Seperti yang kau lakukan padaku sebelumnya.
Seperti yang kau lakukan padaku sebelumnya.
Dengan nada seakan menangis, Sayuri bertanya.
“Apa, apa yang sebenarnya yang telah kau lakukan pada Guren-sama!?”
Perkataan yang kuat. Ekspresinya berubah.
Shigure merasakan hal yang sama.
Tetapi, Mahiru tersenyum dan menjawab.
“Sesuatu yang selalu ingin kamu lakukan, kami sudah melakukannya loh. Jika kamu cemburu, kenapa kamu tidak mencobanya nanti?”
"Jangan bercanda!”
Sayuri berteriak.
Tapi Mahiru terlihat tidak peduli.
“Ah, aah, aaah. Aku tahu. Kalian menjalani setiap hari dengan berpikir tentang hal semacam ini kan?"
Mereka sedang dipermainkan. Seolah mengamati semut yang merayap, Mahiru memandang rendah mereka.
Terhadap hal ini, Shigure merasa sangat terhina. Ia merasa seakan wajahnya penuh dengan kemarahan. Seakan seseorang menyentuh bagian dari hatinya yang tak ingin disentuh siapapun, saat ia punya perasaan ini, Shigure sadar.
Lawannya memakai mantra ilusi.
Saat ini, di atap, mereka memakan mantra-mantra yang bisa memanipulasi hati seseorang.
“Sayuri!” Tenanglah!”
Tapi terlambat.
Disaat yang tak diketahui, Mahiru telah berdiri disamping Sayuri.

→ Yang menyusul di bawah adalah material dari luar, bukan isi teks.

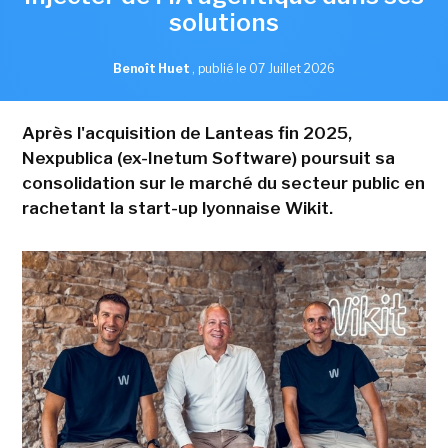
solutions
Benoît Huet
,
publié le 07 Juillet 2026
Après l'acquisition de Lanteas fin 2025,
Nexpublica (ex-Inetum Software) poursuit sa
consolidation sur le marché du secteur public en
rachetant la start-up lyonnaise Wikit.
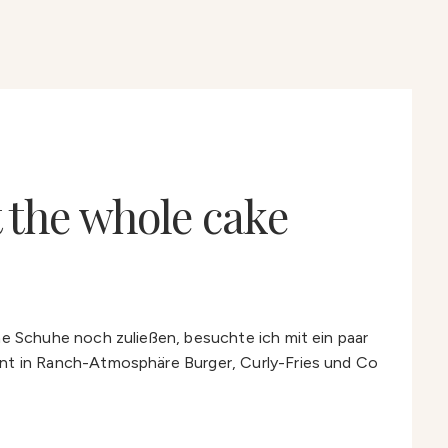
at the whole cake
 Schuhe noch zuließen, besuchte ich mit ein paar
nt in Ranch-Atmosphäre Burger, Curly-Fries und Co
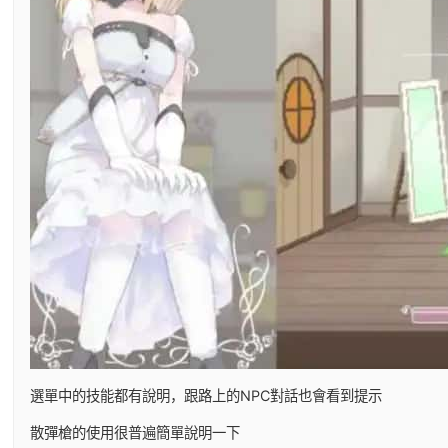
選單中的技能都有說明，跟路上的NPC對話也會看到提示
散彈槍的使用很普遍簡單說明一下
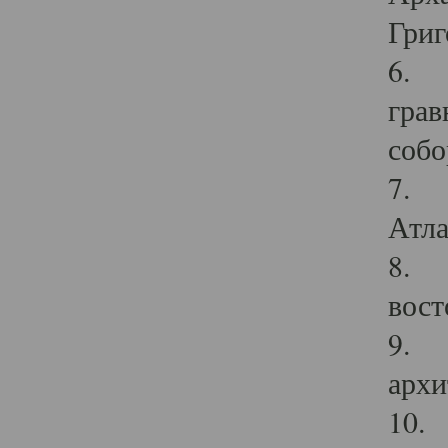
Григ
6. П
грав
собо
7. Г
Атла
8. С
вост
9. С
архи
10.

Mahiru berbisik pada Sayuri.
“Tak apa, Hanayori Sayuri-san. Lagipula, Hawa nafsu adalah sifat dasar dari manusia itu sendiri. Tapi, di dunia yang saat ini apa yang kamu ingin takkan bisa diperoleh. Berdasarkan kekuatanmu, itu tak bisa tercapai. Orang yang Guren cintai adalah aku. Kamu tidak akan pernah dicintai Guren.”
"Ap.. Mengapa....."
Sesuatu berkilau di sudut pandangan Sayuri.
Mantra itu mulai bekerja.
Mahiru melanjutkan.
“Jadi, apa yang akan kamu lakukan? Tidak dapat memperoleh apa yang kamu inginkan, apa yang akan kamu lakukan? Membunuhku? Membunuhku dan merampas Guren dariku? Tapi kekuatanmu tidaklah cukup. Tidak cukup. Kamu tidak punya cukup kekuatan dari kebencian untuk menghadapi lawan. Sayang sekali. Tetapi, jika kamu memperolehnya, apa yang kamu lakukan? Di tempat ini, ada kekuatan yang kau inginkan loh.”

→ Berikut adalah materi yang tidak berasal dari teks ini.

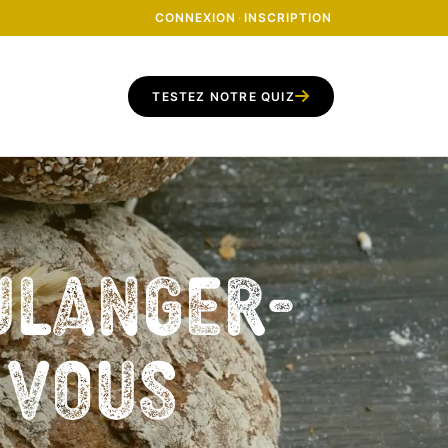
CONNEXION
·
INSCRIPTION
TESTEZ NOTRE QUIZ
ulanger-
z vous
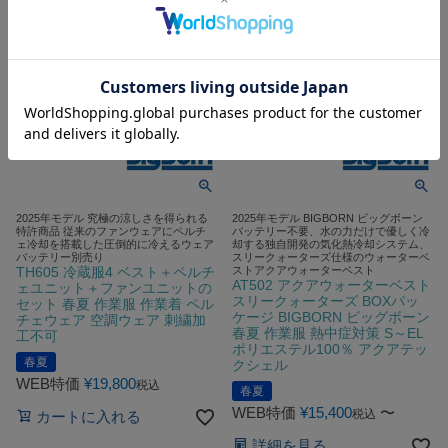
2025年モデル 究極の涼しさを得られる
2025年モデル BIGBORN ビッグボーン
特許商品 従来のファンウェアにペルチ
バッテリー不要、水の力だけで優しく冷
ェ冷却を搭載した圧倒的に冷えるウェア
却する独自開発の気化熱冷却システム、
バッテリー別売り
スリークォーターズ仕様のウォーターベ
TH605 冷蔵服4 ベスト＋ペルチ
ストアクアウォーターベスト
AT502 アクアウォーターベスト
ェユニット＋ファンユニットの
スリークォーターズ BOXパッ
セット 春夏 作業服 作業着 ペル
ケージ BIGBORN ビッグボーン
チェウェア 空調ウェア 刺繍加
春夏 作業服 熱中症対策 S～EL
工不可
ポリエステル100％ アクアテッ
春夏
クシェル
WEB特価
¥
19,800
税込
春夏
WEB特価
¥
15,400
〜
税込
カートに入れる
詳細を見る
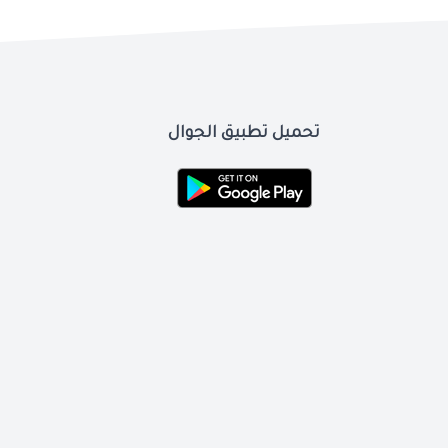
تحميل تطبيق الجوال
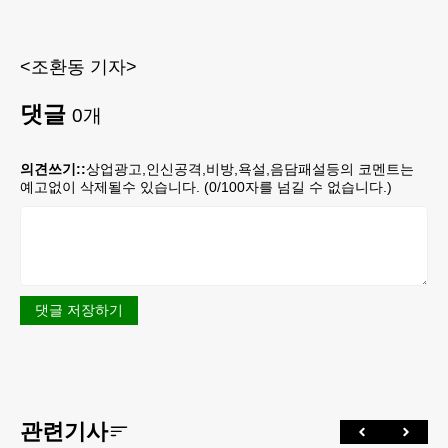
<조환동 기자>
댓글
0
개
의견쓰기::
상업광고,인신공격,비방,욕설,음담패설등의 코멘트는
예고없이 삭제될수 있습니다. (
0
/100자를 넘길 수 없습니다.)
댓글 저장하기
관련기사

Di depan Sayuri, Mahiru menarik pedang pendek sambil bicara.
Pedangnya berwarna hitam.
Hitam pekat.
Warna dari bayangan.
Ia tidak boleh menyentuhnya.
Akan tetapi, Sayuri menatapnya penuh hasrat. Perhatiannya tersedot.
“……”
Mantra yang begitu rumit, begitu kuat. Sebelum semua orang sadar, di sudut atap sudah tertempel beberapa kertas mantra.
Semuanya mantra yang tak pernah Shigure lihat sebelumnya dan kelihatannya dikendalikan oleh Mahiru sendiri.

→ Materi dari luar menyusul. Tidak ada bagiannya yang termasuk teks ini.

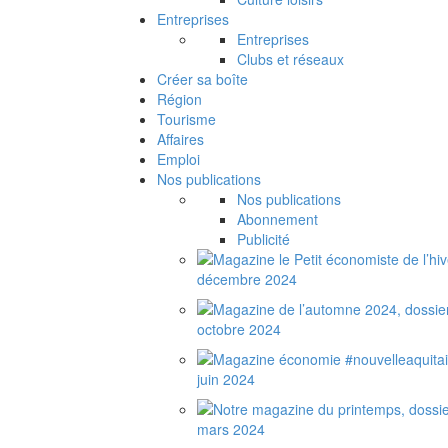
Entreprises
Entreprises
Clubs et réseaux
Créer sa boîte
Région
Tourisme
Affaires
Emploi
Nos publications
Nos publications
Abonnement
Publicité
décembre 2024
octobre 2024
juin 2024
mars 2024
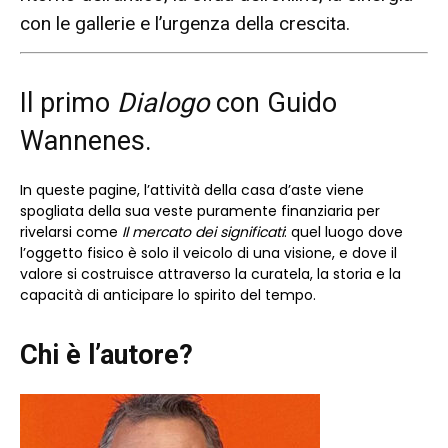
con le gallerie e l’urgenza della crescita.
Il primo
Dialogo
con Guido
Wannenes.
In queste pagine, l’attività della casa d’aste viene
spogliata della sua veste puramente finanziaria per
rivelarsi come
Il mercato dei significati
: quel luogo dove
l’oggetto fisico è solo il veicolo di una visione, e dove il
valore si costruisce attraverso la curatela, la storia e la
capacità di anticipare lo spirito del tempo.
Chi è l’autore?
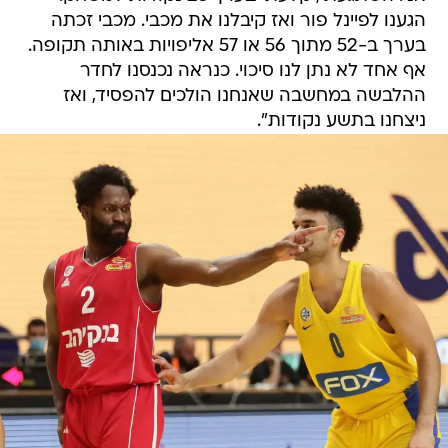
הגענו לפיינל פור ואז קיבלנו את מכבי. מכבי זכתה
בערך ב-52 מתוך 56 או 57 אליפויות באותה תקופה.
אף אחד לא נתן לנו סיכוי. כנראה נכנסנו לחדר
ההלבשה במחשבה שאנחנו הולכים להפסיד, ואז
ניצחנו בתשע נקודות".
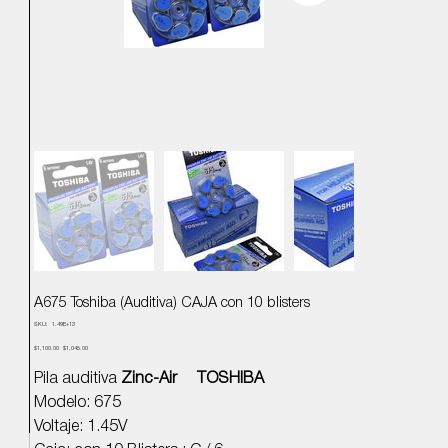
A675 Toshiba (Auditiva) CAJA con 10 blisters
SKU
SKU:
1.49E+13
1.49E+13
Precio
Precio
$1,100.00
$1,045.00
original
de
oferta
Pila auditiva
Zinc-Air TOSHIBA
Modelo: 675
Voltaje: 1.45V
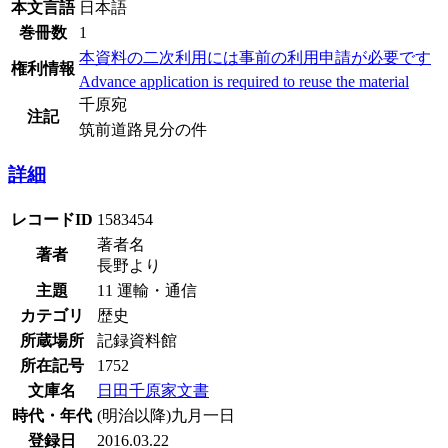
本文言語
日本語
巻冊数
1
本資料の二次利用には事前の利用申請が必要です
権利情報
Advance application is required to reuse the material
千原宛
注記
筑前道路見分の件
詳細
レコードID
1583454
著者名
著者
長野より
主題
11 運輸・通信
カテゴリ
歴史
所蔵場所
記録資料館
所在記号
1752
文庫名
日田千原家文書
時代・年代
(明治以降)九月一日
登録日
2016.03.22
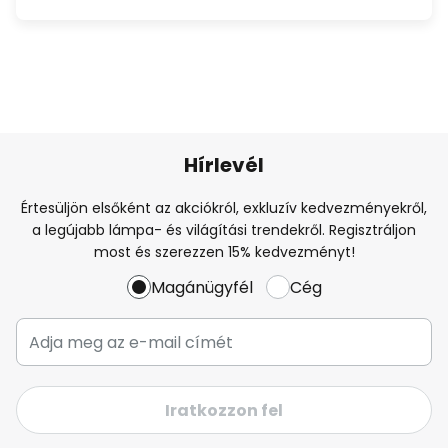
Hírlevél
Értesüljön elsőként az akciókról, exkluzív kedvezményekről,
a legújabb lámpa- és világítási trendekről. Regisztráljon
most és szerezzen 15% kedvezményt!
Magánügyfél
Cég
Iratkozzon fel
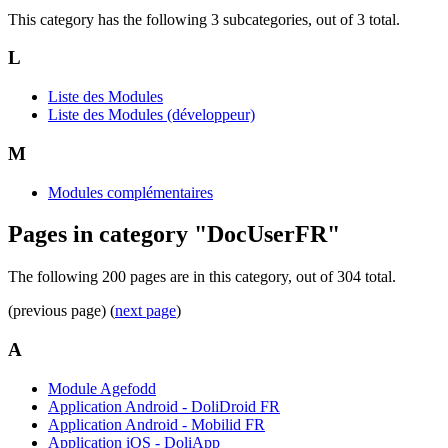
This category has the following 3 subcategories, out of 3 total.
L
Liste des Modules
Liste des Modules (développeur)
M
Modules complémentaires
Pages in category "DocUserFR"
The following 200 pages are in this category, out of 304 total.
(previous page) (
next page
)
A
Module Agefodd
Application Android - DoliDroid FR
Application Android - Mobilid FR
Application iOS - DoliApp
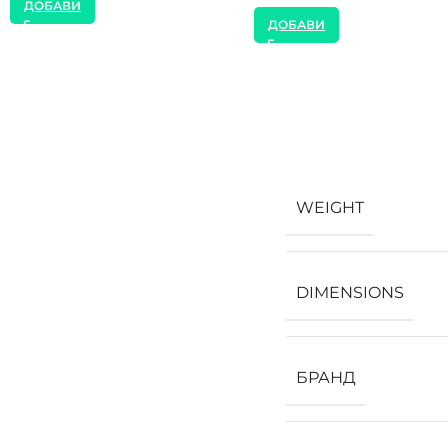
ДОБАВИ
ДОБАВИ
WEIGHT
DIMENSIONS
БРАНД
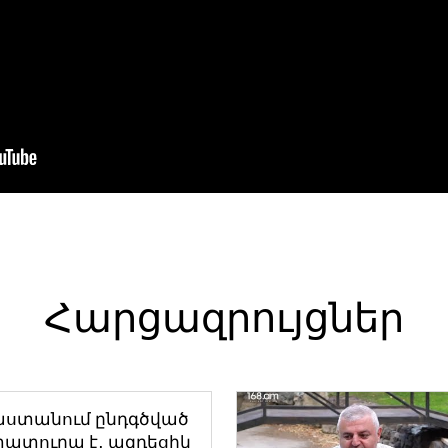
Հարցազրույցներ
աստանում ընդգծված
ատուրա է․ ազդեցիկ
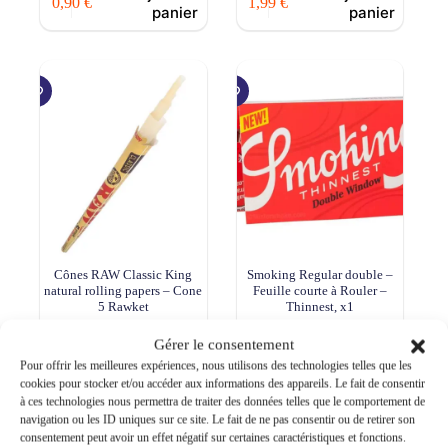
0,90
€
1,99
€
panier
panier
Cônes RAW Classic King
Smoking Regular double –
natural rolling papers – Cone
Feuille courte à Rouler –
5 Rawket
Thinnest, x1
Ajouter au
Ajouter au
3,99
€
0,79
€
Gérer le consentement
panier
panier
Pour offrir les meilleures expériences, nous utilisons des technologies telles que les
cookies pour stocker et/ou accéder aux informations des appareils. Le fait de consentir
à ces technologies nous permettra de traiter des données telles que le comportement de
navigation ou les ID uniques sur ce site. Le fait de ne pas consentir ou de retirer son
consentement peut avoir un effet négatif sur certaines caractéristiques et fonctions.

Orang ini bukanlah seseorang yang bisa digolongkan sebagai ‘lemah’ atau 'kuat’.
Rasa takut.
Ia bisa merasakan rasa takut yang luar biasa.
Ia tidak boleh berdiam disekitar gadis ini.
Menyerah pada Sayuri. Sudah amat terlambat. Ia pastinya menginginkan Kiju.
Akan tetapi, apapun masalahnya, Ia ingin membiarkan tuannya lari.....
“……”
Lalu Guren menyerang.
“Jangan......”
Tapi suara Shigure tak dapat mencapainya.
Mahiru tersenyum. Tersenyum mempesona.
Pedang Guren terhunus kearah Mahiru.
Mahiru mencabut pedang di pinggangnya dan menahan serangan Guren. Suara yang dapat terdengar hanyalah bunyi dua besi berbenturan. Kaki kiri Mahiru yang jenjang terperosok ke lantai.
Guren berkata.
“Aku akan membunuhmu.”
“Ahahahahahahahahahaha!”
Mahiru menarik pedang hitam pendek tadi dan melemparnya kearah Sayuri.
Guren bereaksi dengan segera.
“Wu......”
Tangan kirinya  berusaha menangkap pedang itu. Pedang itu mengiris telapak tangannya dan darah pun terciprat di udara. Darahnya berwarna hitam.
Mahiru tersenyum.
“Ahaha, aku sangat suka kamu yang rela melindungi para manusia sampai sejauh ini, Guren. Aku mencintai kamu yang serakah. Aku mencintaimu yang ingin meraih segalanya tapi pada akhirnya tidak akan mendapat apapun. Itulah mengapa, aku akan membuat racun iblis meresap lebih dalam padamu.”
Tangan Guren menggenggam pedang pendek itu, menghitam seketika.
“Wu, ah, ahhhhhhhhhhhhhhhhh?”
Ia meraung kesakitan.
“Guren-sama!?”
Shigure berteriak.
Seperti ini lagi.
Lagi-lagi, ia menjadi beban bagi tuannya – karena dirinya, tuannya jatuh kedalam kesulitan yang mengerikan.
"Mengapa?”
Pikir Shigure.
“Mengapa aku sangat lemah?”
Shigure berkata pada dirinya sendiri.
Mahiru kelihatannya mendengarnya, karena ia menoleh pada Shigure dan berkata.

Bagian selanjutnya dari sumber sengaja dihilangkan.